The sticky question is, who gets to die? The Earth can
only support about 1 in 60 of the people now alive if we
revert to a pre-industrial (pre-oil or viable substitute)
civilization.

Properly nourished plants don't get eaten by bugs, so once we
go back to organics, there will be enough. Add more hothouses,
hydroponics, home gardens, etc. and food will be plentiful.


You haven't researched this very carefully, have you?

Removing many of the fertilizers and pesticides would stop
other problems from occuring, such as poisoned wells/streams,
algae blooms from the fertilizers, human/animal deaths, etc.
Saaay, you're not a ADM investor, are you?


No, I'm not an ADM investor, nor am I a fan of their business
practices. But Green Revolution farming methods, and
industrial scale farming, is how we currently feed the world.

In 1900, 9 out of 10 Americans had to live on farms in order
to grow sufficient "organic" food to feed the nation (a nation
with a much smaller population than at present). Today the
number off the farm is approaching 99 out of 100, but the
remainder does feed the nation, and a good chunk of the
rest of the world as well.

They couldn't do that without synthetic fertilizers and chemicals.
For example, using best "organic" practices, corn yields are about
70 bushels to the acre in my area. Using Green Revolution methods,
current yields on my farm are 240 bushels to the acre, with *much*
less labor input and a much lowered tillage requirement (less oil).

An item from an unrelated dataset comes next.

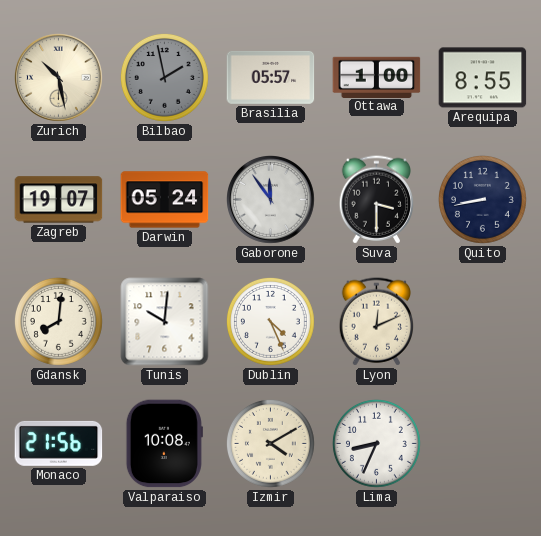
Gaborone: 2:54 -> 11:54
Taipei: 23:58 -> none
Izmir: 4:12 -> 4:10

While I'm definitely not a Global Warming believer, I do feel
that we should be reducing our burden on the planet.


The next Ice Age is coming! Or at least that's what some of
the current crop of Global Warming doomsters were saying
in the 1970s. There's even some reason to believe that they
had it right the first time.

Ice core evidence and climatological models say ice ages
require the Arctic Ocean to first become open water before
the glaciers can begin to creep down across the continents.
(The Arctic Ocean is the primary moisture source.) That
means a warming period is a necessary precursor of an
Ice Age. The ice cores also show a CO2 buildup 80 times
the current level immediately before the onset of the last
Ice Age.

Throw another log on the fire, it is getting chilly in here.

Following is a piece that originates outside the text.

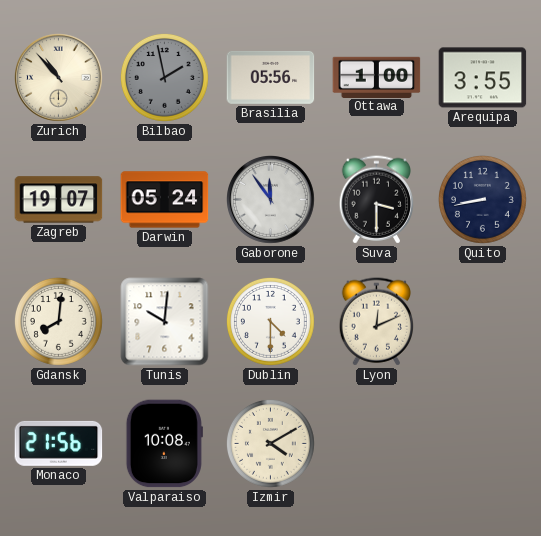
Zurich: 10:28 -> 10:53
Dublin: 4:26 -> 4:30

On a more serious note, I'm a firm believer in stewardship.
We need to manage our resources in an intelligent way
for Man's benefit, now and in the future. I am not an
Earth Firster or one of their fellow travelers, who believe
that non-human ecosystems are automatically more
valuable than the human ones.

I have a healthy self-interest, and a more than passing
interest in the futures of other members of my species.
I'm much less concerned about the fate of some hoot
owl or horny toad. I do believe that we have to tread
intelligently, but I don't believe that necessarily means
we can't tread heavily.

I think that eventually we'll need to turn the entire Earth
into an engineered environment. I believe we will be able
to do that successfully. And I think we have a moral
obligation to do it rather than let billions of humans perish.